A 1050-kg car rounds a curve of radius 72 m banked at an angle of 14°. If the car is traveling at 85 km/h, will a friction force be required? If so, how much and in what direction.

The friction force is always required to continue the motion of the body.
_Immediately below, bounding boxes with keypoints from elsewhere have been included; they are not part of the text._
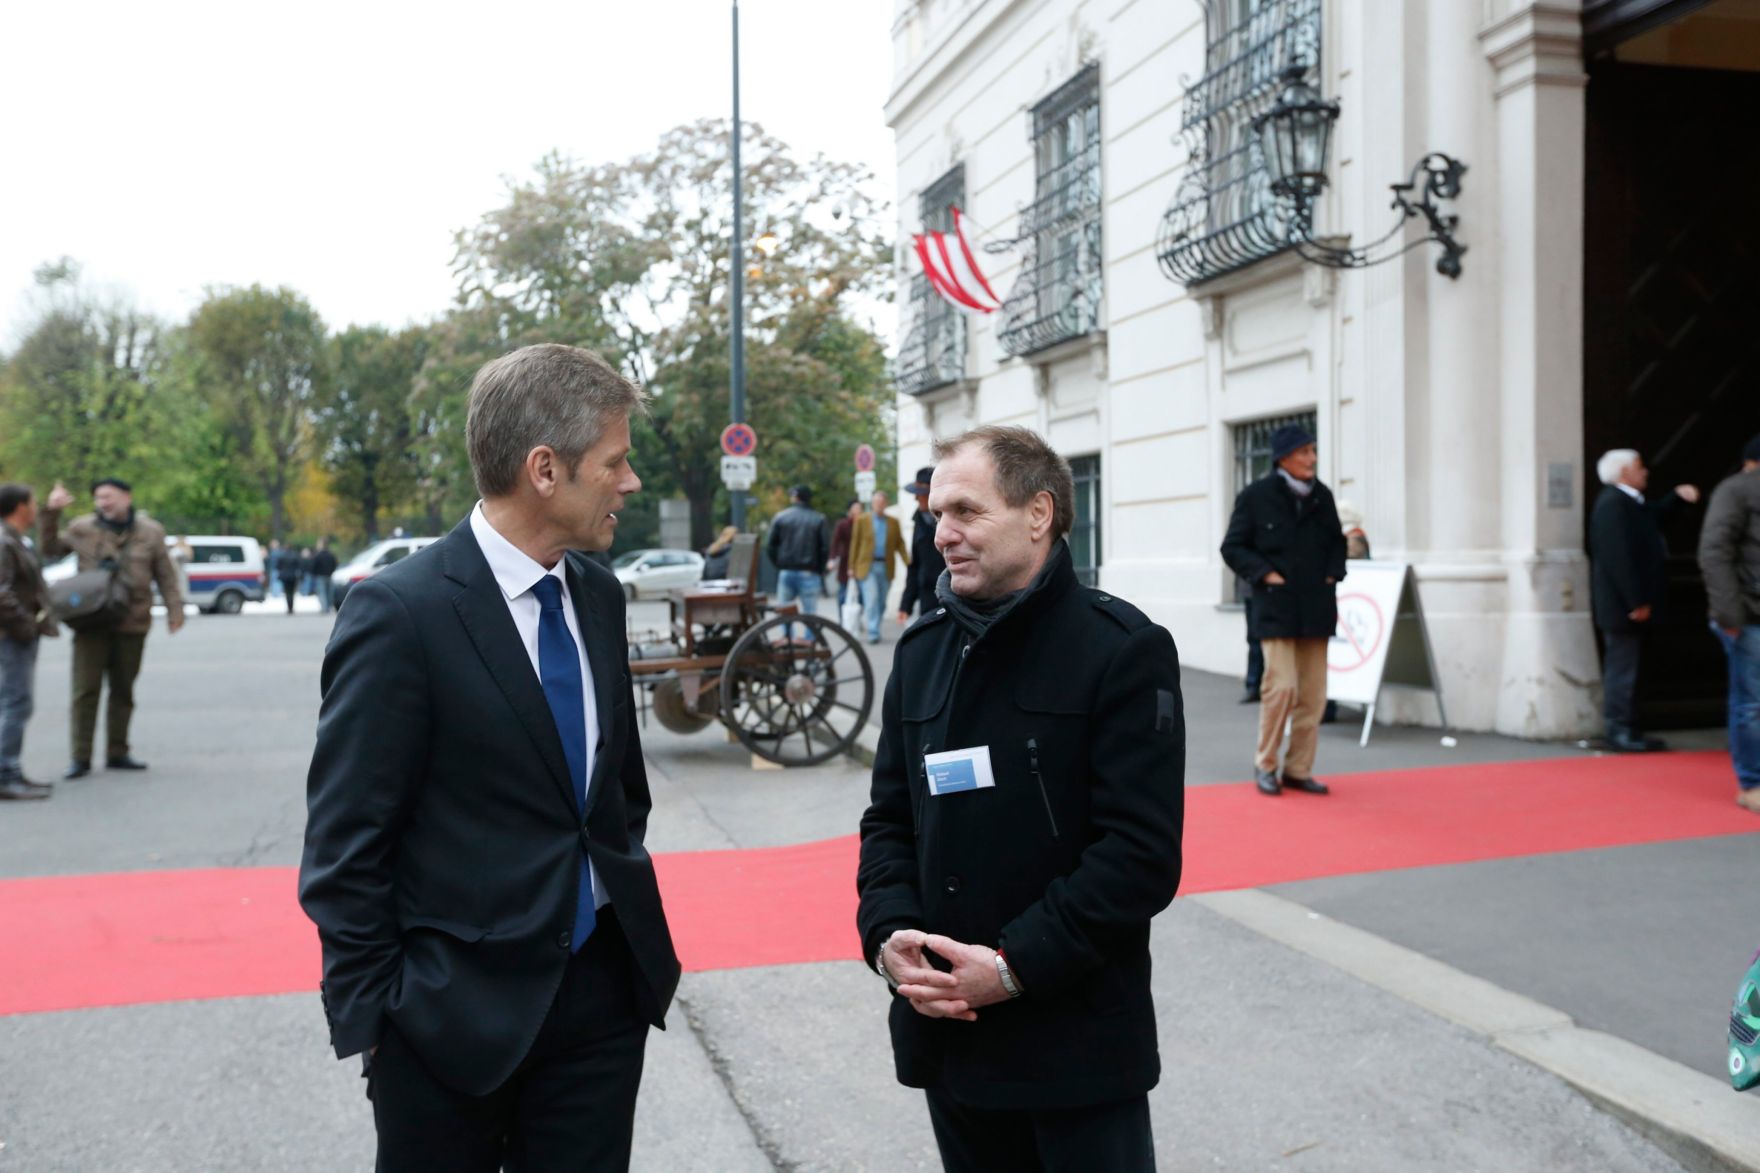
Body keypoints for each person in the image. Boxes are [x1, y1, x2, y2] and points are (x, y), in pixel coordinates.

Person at [299, 343, 680, 1171]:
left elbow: (616, 796)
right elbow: (344, 849)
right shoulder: (400, 614)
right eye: (615, 461)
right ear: (546, 469)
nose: (630, 481)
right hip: (447, 1021)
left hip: (601, 1003)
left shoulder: (598, 593)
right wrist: (386, 1022)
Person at [857, 425, 1183, 1171]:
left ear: (1039, 514)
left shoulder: (1121, 649)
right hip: (953, 1037)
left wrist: (1009, 967)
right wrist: (889, 934)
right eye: (939, 514)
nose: (943, 534)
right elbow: (890, 818)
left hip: (1075, 1048)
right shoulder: (923, 648)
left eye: (967, 512)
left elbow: (1139, 856)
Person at [1220, 425, 1346, 797]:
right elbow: (1232, 547)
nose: (1312, 459)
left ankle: (1298, 769)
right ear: (1284, 457)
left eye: (1313, 451)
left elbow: (1337, 543)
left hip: (1316, 610)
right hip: (1275, 609)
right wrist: (1266, 574)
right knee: (1282, 689)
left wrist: (1331, 575)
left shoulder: (1322, 496)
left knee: (1313, 696)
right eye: (1305, 452)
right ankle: (1266, 764)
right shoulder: (1255, 497)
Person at [40, 477, 184, 779]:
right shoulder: (82, 527)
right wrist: (51, 513)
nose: (103, 502)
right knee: (85, 691)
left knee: (123, 689)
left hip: (133, 620)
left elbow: (165, 574)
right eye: (98, 498)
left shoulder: (151, 531)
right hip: (91, 619)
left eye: (109, 496)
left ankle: (118, 751)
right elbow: (50, 548)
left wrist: (175, 609)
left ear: (127, 497)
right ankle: (80, 757)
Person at [1588, 449, 1699, 753]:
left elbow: (1653, 516)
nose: (1646, 471)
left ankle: (1631, 727)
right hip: (1624, 607)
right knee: (1623, 668)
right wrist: (1634, 600)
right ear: (1624, 472)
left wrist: (1676, 498)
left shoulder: (1628, 503)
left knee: (1634, 668)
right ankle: (1619, 728)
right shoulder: (1613, 504)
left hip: (1633, 605)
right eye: (1639, 466)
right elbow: (1617, 558)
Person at [1696, 434, 1760, 814]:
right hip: (1750, 615)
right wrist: (1729, 615)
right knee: (1752, 703)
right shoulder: (1736, 491)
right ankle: (1753, 783)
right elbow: (1714, 552)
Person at [0, 485, 56, 801]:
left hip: (16, 634)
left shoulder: (14, 539)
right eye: (34, 503)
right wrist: (25, 626)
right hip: (11, 635)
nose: (36, 508)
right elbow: (1, 592)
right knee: (15, 702)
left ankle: (11, 770)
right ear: (20, 507)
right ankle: (5, 773)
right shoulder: (4, 541)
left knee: (13, 702)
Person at [848, 490, 909, 644]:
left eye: (882, 503)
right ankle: (873, 632)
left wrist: (908, 560)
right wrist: (851, 566)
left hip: (886, 566)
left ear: (886, 504)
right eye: (876, 503)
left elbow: (899, 543)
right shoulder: (862, 520)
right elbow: (855, 543)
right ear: (872, 504)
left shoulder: (893, 522)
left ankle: (875, 624)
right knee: (872, 598)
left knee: (882, 601)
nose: (879, 506)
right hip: (867, 566)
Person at [766, 485, 829, 615]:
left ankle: (786, 635)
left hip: (787, 569)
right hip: (809, 570)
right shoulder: (818, 518)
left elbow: (771, 545)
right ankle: (810, 636)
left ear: (795, 498)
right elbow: (824, 548)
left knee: (784, 611)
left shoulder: (781, 517)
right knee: (810, 613)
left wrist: (779, 564)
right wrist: (820, 569)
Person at [896, 467, 946, 626]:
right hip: (927, 597)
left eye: (920, 493)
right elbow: (915, 566)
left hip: (951, 596)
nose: (916, 498)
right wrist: (906, 605)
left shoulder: (949, 521)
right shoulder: (919, 521)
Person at [829, 499, 860, 606]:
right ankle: (844, 619)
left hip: (861, 563)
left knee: (860, 595)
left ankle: (854, 619)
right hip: (845, 562)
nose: (858, 510)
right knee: (843, 592)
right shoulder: (843, 524)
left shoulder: (865, 524)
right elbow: (835, 543)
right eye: (856, 507)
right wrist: (832, 559)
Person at [310, 539, 339, 613]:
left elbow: (313, 566)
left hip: (320, 576)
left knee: (322, 592)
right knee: (329, 592)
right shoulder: (331, 555)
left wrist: (315, 573)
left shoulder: (318, 555)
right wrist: (331, 571)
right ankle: (328, 607)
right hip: (329, 575)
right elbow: (335, 564)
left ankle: (324, 608)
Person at [277, 540, 303, 614]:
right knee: (292, 593)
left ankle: (289, 607)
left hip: (285, 576)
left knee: (287, 592)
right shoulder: (295, 555)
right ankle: (291, 607)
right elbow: (299, 566)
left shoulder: (282, 555)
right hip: (293, 576)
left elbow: (278, 566)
The friction force acts opposite to the direction of motion of the body.

The mass of car is \(m = 1050\;{\rm{kg}}\).

The radius of curve is \(r = 72\;{\rm{m}}\).

The angle of bank is \(\theta = 14^\circ \).

The speed of car is \(v = 85\;{\rm{km/h}}\).

The free-body diagram of car is shown below,

The friction force is required to continue the motion of the car, and the direction of friction is toward the center of rotation.

The net force on the car be written as,

\(\begin{aligned}mg\sin \theta + f &= {F_C}\\mg\sin \theta + f &= \frac{{m{v^2}}}{r}\\f &= \frac{{m{v^2}}}{r} - mg\sin \theta \end{aligned}\)

Here, f is the friction force.

Substitute the given values in above equation,

\(\begin{aligned}f = \frac{{\left( {1050\;{\rm{kg}}} \right){{\left( {85\;{\rm{km/h}} \times \frac{{\frac{5}{{18}}\;{\rm{m/s}}}}{{1\;{\rm{km/h}}}}} \right)}^2}}}{{72\;{\rm{m}}}} - \left( {1050\;{\rm{kg}}} \right)\left( {9.81\;{\rm{m/}}{{\rm{s}}^2}} \right)\sin 14^\circ \\f = 5638\;{\rm{N}}\end{aligned}\)

Thus, the magnitude of friction force is 5638 N.